In the entries below, copy every line word for word, starting at the line that contains "transfer-encoding header field (RFC9113 Section 8.2.2) |" and stopping after the line that contains "upgrade header field (RFC9113 Section 8.2.2) |".
Segment Start: GIVEN RECORDS
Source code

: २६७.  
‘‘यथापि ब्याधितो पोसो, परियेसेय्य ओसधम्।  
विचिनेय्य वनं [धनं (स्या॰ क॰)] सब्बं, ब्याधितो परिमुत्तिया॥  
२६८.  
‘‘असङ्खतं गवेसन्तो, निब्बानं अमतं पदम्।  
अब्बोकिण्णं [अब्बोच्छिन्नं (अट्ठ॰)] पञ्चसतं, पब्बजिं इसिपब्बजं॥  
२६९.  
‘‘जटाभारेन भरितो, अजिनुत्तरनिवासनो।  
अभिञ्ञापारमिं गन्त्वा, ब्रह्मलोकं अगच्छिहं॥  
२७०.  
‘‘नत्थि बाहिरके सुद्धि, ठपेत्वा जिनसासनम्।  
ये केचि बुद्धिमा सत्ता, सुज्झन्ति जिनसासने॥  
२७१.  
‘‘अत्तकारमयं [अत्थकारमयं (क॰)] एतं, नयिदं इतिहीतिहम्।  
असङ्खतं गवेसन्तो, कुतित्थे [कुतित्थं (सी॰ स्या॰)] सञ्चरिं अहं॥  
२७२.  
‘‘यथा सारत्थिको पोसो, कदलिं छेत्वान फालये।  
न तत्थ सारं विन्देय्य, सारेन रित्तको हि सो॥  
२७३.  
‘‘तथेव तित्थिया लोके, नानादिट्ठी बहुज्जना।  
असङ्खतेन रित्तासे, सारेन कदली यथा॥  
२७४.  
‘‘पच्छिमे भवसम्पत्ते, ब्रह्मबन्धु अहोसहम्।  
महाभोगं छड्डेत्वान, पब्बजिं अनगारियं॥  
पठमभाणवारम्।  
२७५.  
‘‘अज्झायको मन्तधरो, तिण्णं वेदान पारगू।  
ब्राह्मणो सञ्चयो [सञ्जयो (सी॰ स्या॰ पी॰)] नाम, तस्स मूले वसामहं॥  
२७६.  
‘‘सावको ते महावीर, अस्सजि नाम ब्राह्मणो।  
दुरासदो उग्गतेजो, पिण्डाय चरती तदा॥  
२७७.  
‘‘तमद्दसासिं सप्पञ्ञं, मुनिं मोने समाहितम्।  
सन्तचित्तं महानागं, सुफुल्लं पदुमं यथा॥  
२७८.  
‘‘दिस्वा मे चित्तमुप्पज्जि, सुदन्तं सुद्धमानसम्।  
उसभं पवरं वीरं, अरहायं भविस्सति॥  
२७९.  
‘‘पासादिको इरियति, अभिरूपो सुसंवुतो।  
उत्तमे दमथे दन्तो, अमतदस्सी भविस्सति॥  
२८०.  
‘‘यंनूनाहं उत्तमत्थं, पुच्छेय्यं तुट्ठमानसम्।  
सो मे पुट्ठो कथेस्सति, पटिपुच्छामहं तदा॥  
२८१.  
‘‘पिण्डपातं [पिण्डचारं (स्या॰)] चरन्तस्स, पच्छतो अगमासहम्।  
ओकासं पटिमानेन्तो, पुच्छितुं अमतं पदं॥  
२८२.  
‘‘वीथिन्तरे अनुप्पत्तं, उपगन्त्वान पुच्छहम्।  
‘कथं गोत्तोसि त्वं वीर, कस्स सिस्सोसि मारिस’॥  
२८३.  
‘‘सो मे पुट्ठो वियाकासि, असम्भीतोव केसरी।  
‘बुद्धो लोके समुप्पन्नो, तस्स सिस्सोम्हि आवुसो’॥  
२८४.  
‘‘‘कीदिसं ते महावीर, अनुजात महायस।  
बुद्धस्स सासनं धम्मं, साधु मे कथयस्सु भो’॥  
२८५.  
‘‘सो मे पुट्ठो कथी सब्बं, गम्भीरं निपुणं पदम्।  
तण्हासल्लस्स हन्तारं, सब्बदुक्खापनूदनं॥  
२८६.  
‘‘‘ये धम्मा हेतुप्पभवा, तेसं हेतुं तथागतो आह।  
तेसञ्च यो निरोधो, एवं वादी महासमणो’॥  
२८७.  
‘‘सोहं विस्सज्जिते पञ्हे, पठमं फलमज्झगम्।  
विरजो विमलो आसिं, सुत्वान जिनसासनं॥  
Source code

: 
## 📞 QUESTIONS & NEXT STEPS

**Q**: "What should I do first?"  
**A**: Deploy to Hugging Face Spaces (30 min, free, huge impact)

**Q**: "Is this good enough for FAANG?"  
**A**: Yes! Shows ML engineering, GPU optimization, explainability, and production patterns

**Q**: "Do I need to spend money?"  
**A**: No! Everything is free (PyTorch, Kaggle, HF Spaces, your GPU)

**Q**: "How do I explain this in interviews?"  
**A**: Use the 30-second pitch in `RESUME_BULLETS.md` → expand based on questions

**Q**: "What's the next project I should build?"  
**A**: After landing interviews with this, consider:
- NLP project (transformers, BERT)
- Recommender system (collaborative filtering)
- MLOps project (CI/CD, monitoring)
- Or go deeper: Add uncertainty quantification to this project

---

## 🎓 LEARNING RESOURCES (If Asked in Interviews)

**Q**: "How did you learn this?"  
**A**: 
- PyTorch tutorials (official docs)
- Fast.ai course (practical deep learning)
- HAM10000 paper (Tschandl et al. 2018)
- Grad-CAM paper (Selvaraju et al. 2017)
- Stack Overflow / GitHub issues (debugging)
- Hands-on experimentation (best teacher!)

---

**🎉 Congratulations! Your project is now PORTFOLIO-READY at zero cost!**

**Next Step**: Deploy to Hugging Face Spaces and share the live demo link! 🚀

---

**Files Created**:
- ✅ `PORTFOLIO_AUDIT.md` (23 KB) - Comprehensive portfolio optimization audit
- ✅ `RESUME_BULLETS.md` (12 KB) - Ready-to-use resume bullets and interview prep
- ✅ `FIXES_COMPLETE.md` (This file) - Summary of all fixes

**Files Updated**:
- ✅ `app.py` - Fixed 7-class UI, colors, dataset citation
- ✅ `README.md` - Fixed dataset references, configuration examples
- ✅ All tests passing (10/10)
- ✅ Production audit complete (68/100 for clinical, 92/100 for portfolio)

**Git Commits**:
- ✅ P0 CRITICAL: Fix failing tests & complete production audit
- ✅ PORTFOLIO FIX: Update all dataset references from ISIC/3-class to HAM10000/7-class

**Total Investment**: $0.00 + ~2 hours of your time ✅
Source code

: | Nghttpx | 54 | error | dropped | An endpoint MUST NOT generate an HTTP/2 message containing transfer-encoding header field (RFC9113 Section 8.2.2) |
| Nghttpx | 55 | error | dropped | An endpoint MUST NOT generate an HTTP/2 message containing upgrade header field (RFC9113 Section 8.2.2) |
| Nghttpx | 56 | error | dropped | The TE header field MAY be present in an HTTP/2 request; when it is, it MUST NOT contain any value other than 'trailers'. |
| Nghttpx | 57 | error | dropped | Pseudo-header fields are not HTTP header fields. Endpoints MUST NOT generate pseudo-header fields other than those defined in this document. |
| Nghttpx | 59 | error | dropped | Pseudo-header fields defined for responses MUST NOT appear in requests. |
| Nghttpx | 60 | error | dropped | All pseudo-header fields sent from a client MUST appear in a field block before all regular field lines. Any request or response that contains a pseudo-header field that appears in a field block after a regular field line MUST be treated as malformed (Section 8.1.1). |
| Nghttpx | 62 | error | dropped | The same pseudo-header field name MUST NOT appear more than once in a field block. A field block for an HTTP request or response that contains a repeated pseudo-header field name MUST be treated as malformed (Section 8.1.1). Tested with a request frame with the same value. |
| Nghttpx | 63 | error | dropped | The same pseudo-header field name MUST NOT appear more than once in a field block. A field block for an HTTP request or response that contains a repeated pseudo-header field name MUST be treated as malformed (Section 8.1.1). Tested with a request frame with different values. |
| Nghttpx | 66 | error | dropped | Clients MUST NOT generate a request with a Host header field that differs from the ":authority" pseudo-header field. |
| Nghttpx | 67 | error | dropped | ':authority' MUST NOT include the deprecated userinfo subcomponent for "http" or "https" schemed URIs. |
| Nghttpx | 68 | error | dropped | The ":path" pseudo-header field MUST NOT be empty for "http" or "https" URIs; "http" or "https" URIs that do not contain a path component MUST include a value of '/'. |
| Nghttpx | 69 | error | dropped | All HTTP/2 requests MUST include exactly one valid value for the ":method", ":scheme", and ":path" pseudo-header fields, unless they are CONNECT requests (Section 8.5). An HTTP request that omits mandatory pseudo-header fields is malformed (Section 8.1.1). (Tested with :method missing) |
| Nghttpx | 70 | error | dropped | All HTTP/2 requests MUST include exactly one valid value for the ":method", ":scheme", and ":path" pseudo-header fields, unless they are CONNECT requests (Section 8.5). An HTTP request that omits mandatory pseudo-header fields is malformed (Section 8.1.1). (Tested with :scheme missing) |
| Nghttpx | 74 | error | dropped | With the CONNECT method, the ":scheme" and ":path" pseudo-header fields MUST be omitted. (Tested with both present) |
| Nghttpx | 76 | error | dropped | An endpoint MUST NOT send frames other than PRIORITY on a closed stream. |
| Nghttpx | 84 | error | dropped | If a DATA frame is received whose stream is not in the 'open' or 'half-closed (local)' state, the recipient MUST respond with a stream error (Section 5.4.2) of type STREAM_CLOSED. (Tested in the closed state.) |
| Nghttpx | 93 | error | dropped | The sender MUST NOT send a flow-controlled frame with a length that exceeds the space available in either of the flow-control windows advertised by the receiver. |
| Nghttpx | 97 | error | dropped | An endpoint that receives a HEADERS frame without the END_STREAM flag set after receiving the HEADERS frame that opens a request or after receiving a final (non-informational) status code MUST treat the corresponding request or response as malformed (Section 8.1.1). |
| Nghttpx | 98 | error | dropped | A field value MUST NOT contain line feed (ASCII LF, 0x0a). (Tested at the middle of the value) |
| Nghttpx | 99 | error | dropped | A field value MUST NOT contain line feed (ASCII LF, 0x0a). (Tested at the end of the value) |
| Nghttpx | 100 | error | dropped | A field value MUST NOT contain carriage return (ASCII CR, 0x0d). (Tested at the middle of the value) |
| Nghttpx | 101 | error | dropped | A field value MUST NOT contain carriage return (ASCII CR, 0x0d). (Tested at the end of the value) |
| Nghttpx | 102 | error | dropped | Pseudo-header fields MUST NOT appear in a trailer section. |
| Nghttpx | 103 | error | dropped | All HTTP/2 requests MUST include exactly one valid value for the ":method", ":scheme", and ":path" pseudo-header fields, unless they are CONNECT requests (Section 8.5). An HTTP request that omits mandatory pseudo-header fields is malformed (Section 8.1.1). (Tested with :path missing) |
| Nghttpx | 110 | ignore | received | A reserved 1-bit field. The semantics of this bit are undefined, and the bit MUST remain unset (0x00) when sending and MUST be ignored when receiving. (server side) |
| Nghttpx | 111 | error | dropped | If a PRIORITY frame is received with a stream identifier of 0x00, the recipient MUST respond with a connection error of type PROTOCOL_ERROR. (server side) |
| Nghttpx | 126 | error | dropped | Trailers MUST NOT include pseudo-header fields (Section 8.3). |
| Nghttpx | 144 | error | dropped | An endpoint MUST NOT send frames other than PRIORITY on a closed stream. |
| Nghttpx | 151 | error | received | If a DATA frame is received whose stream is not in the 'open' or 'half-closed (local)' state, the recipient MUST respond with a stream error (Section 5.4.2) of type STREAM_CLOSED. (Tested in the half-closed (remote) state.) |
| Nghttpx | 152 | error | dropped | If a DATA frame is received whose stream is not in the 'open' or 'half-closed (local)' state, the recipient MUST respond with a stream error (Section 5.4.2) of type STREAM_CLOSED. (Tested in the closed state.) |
Segment End: GIVEN RECORDS
#### [SOLUTION TO THE PROBLEM]
: | Nghttpx | 54 | error | dropped | An endpoint MUST NOT generate an HTTP/2 message containing transfer-encoding header field (RFC9113 Section 8.2.2) |
| Nghttpx | 55 | error | dropped | An endpoint MUST NOT generate an HTTP/2 message containing upgrade header field (RFC9113 Section 8.2.2) |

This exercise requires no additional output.